Locate each line below that includes "port" and reproduce it.

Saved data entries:
((

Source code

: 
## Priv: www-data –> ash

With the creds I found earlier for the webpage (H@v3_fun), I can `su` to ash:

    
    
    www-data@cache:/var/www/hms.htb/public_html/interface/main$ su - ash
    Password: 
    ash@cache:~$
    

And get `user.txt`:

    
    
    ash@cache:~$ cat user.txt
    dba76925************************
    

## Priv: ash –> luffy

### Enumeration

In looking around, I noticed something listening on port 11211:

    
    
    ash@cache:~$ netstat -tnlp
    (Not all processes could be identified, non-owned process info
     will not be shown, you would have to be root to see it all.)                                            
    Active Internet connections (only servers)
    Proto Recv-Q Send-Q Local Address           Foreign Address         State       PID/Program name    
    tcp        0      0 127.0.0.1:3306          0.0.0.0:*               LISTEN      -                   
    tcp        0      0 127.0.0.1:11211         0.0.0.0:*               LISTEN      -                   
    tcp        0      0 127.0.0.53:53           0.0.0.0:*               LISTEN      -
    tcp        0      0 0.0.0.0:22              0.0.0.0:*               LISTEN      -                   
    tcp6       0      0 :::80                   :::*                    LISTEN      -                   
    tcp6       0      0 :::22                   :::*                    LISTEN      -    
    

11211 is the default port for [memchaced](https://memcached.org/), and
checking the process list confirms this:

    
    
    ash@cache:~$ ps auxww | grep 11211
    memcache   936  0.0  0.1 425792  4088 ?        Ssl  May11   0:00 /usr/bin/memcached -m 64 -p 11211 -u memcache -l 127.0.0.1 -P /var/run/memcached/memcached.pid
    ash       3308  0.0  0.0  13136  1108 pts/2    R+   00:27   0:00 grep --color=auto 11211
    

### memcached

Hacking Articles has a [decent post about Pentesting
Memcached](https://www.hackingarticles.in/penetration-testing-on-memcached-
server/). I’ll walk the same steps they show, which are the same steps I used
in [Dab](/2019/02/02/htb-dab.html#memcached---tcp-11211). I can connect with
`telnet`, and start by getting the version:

))

**Exercise result**
In looking around, I noticed something listening on port 11211:
11211 is the default port for [memchaced](https://memcached.org/), and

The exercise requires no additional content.